Right so, here is what i would like to find out:

L($\displaystyle \ e^{ax}$cosbx) , where L(f(x)) means the Laplace Transform of that function; i is the imaginary unit.

That would equal to $\displaystyle \int_{0}^{\infty}\ e^{ax}*\ e^{-px}*cosbx\,dx$ = $\displaystyle \int_{0}^{\infty}\ e^{x(a-p)}*\frac {\ e^{ibx}+\ e^{-ibx}}{2i}\,dx$ = $\displaystyle \frac {1}{2i}*(\int_{0}^{\infty}\ e^{x(a-p+ib)}\,dx + \int_{0}^{\infty}\ e^{x(a-p-ib)}\,dx )$ = $\displaystyle \frac {1}{2i}*(\frac {\ e^{x(a-p+ib)}}{a-p+ib)}$ (taken from 0 to infinity) $\displaystyle + \frac {\ e^{x(a-p-ib)}}{a-p-ib}$ (taken from 0 to infinity) ) = $\displaystyle \frac {1}{2i}*(\frac {\ e^{-x(p-a-ib)}}{a-p+ib}$ (taken from 0 to infinity) $\displaystyle + \frac {\ e^{-x(p-a+ib)}}{a-p-ib}$ (taken from 0 to infinity)) = $\displaystyle \frac {1}{2i}*(-\frac {1}{a-p+ib} -\frac {1}{a-p-ib}) = \frac {1}{2i}*(\frac {1}{p-a-ib} + \frac {1}{p-a+ib}) = \frac {1}{2i}*\frac {2(p-a)}{\((p-a)^2 + \(b^2}$ = $\displaystyle \frac {p-a}{i}*\frac {1}{\((p-a)^2 +\(b^2} $

But the problem is that it says the Laplace transform for that function is supposed to be $\displaystyle \frac {p-b}{\((p-b)^2+\(b^2}$

With that having been said and since i put up the way i solved it, i have the following question:

1) Where did i go wrong in the way i solved it?

2) What does 'p' represent in the Laplace transform ? ( i realise i should know that, but i do not and would be thankful if someone told me what it represents)

3) Why, when you calculate the integral here $\displaystyle \frac {\ e^{-x(p-a-ib)}}{a-p+ib}$ (taken from 0 to infinity) $\displaystyle + \frac {\ e^{-x(p-a+ib)}}{a-p-ib}$ (taken from 0 to infinity) 0, do you put the mnus sign in front of the paranthesis, thus changing the signs of the variables and not just leave it $\displaystyle \frac {\ e^{x(-p+a+ib)}}{a-p+ib}$ (taken from 0 to infinity) $\displaystyle + \frac {\ e^{x(-p+a-ib)}}{a-p-ib}$ (taken from 0 to infinity) 0? Can the p not be negative?
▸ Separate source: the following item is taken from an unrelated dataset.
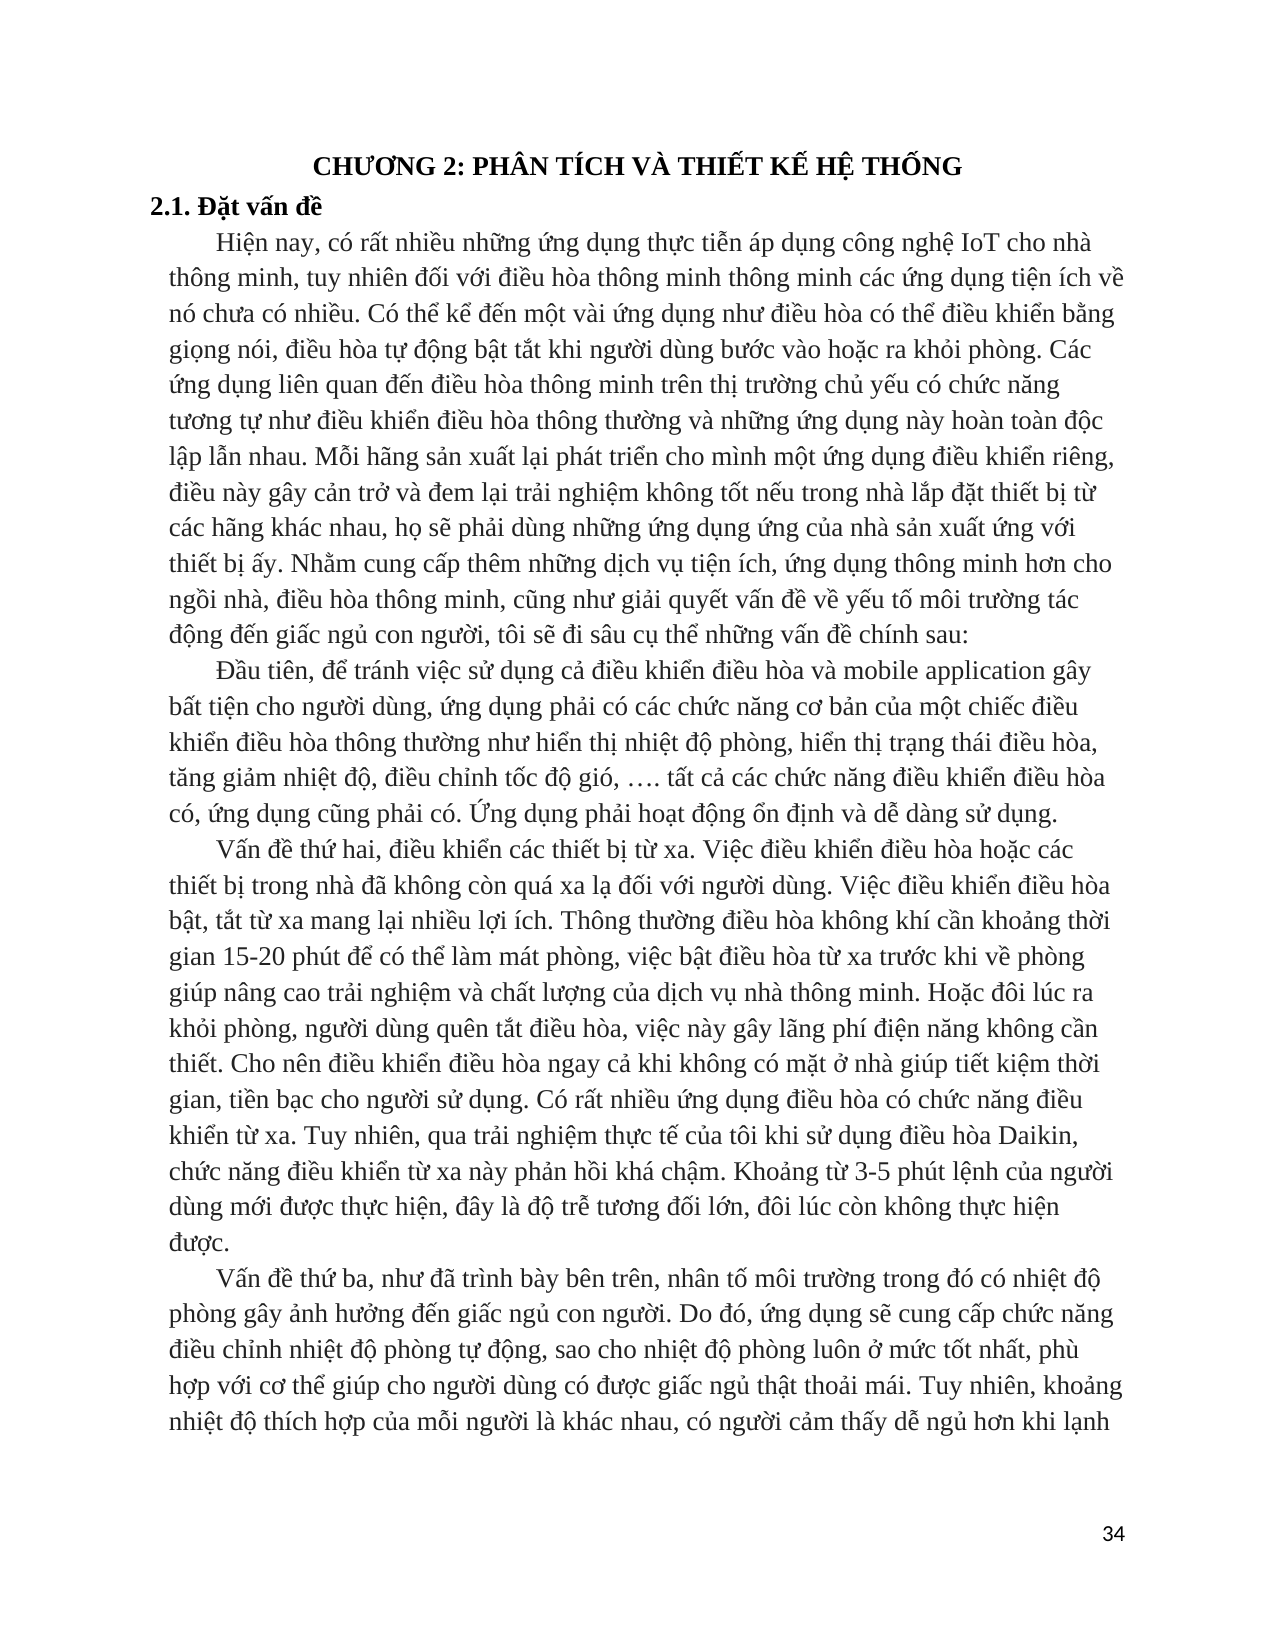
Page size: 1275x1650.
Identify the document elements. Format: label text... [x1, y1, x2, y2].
If you were to not move the minus sign out of the paranthesis, it would lead to and infinity case?

4) I did not know how to make the sign (taken from 0 to infinity) in LaTex. Could someone post it up in a post, please?

I would greatly appreciate help on this matter, thank you in advance!